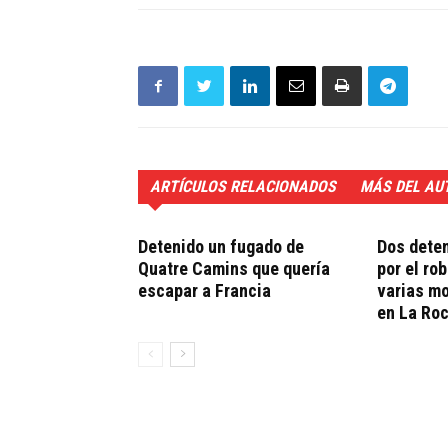
ARTÍCULOS RELACIONADOS
MÁS DEL AU
Detenido un fugado de
Dos deten
Quatre Camins que quería
por el ro
escapar a Francia
varias m
en La Ro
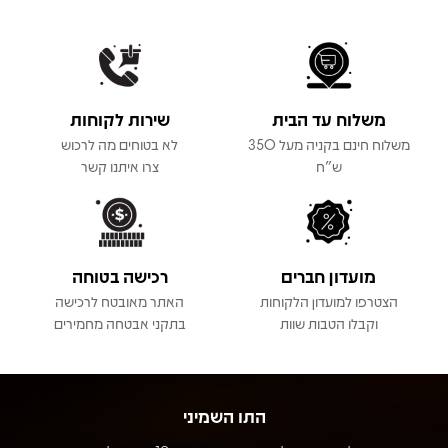
משלוח עד הבית
שירות לקוחות
משלוח חינם בקניה מעל 350
לא בטוחים מה לרכוש
ש"ח
צרו איתנו קשר
מועדון חברים
רכישה בטוחה
הצטרפו למועדון הלקוחות
האתר מאובטח לרכישה
וקבלו הטבות שוות
בתקני אבטחה מחמירים
התו השמיני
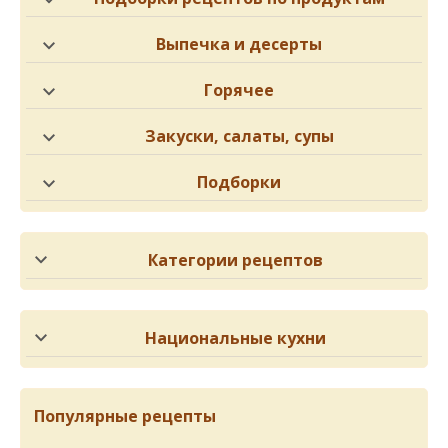
Выпечка и десерты
Горячее
Закуски, салаты, супы
Подборки
Категории рецептов
Национальные кухни
Популярные рецепты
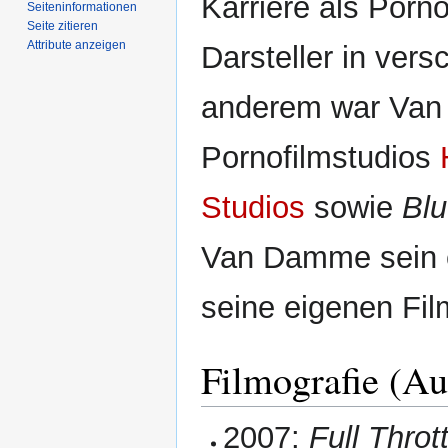
Karriere als Porn
Seiten­­informationen
Seite zitieren
Attribute anzeigen
Darsteller in ver
anderem war Van 
Pornofilmstudios
Studios
sowie
Blu
Van Damme sein 
seine eigenen Fil
Filmografie (A
2007:
Full Throt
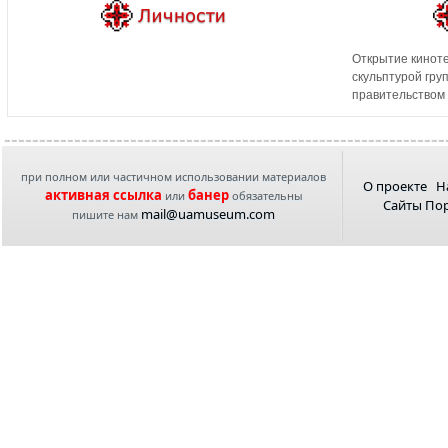
Открытие киноте
скульптурой гру
правительством
при полном или частичном использовании материалов
О проекте
Н
активная ссылка
банер
или
обязательны
Сайты По
mail@uamuseum.com
пишите нам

-.-.-

**Prompt:** The answer must be an exact copy of the entries, with the pictures omitted.

**Exercise response:**
ARTÍCULOS RELACIONADOS
MÁS DEL AU
Detenido un fugado de
Dos deten
Quatre Camins que quería
por el ro
escapar a Francia
varias m
en La Ro
משלוח עד הבית
שירות לקוחות
משלוח חינם בקניה מעל 350
לא בטוחים מה לרכוש
ש"ח
צרו איתנו קשר
מועדון חברים
רכישה בטוחה
הצטרפו למועדון הלקוחות
האתר מאובטח לרכישה
וקבלו הטבות שוות
בתקני אבטחה מחמירים
התו השמיני
Выпечка и десерты
Горячее
Закуски, салаты, супы
Подборки
Категории рецептов
Национальные кухни
Популярные рецепты
Karriere als Porn
Seiten­­informationen
Seite zitieren
Attribute anzeigen
Darsteller in ver
anderem war Van 
Pornofilmstudios
Studios
sowie
Blu
Van Damme sein 
seine eigenen Fil
Filmografie (A
2007:
Full Throt
Открытие киноте
скульптурой гру
правительством
при полном или частичном использовании материалов
О проекте
Н
активная ссылка
банер
или
обязательны
Сайты По
mail@uamuseum.com
пишите нам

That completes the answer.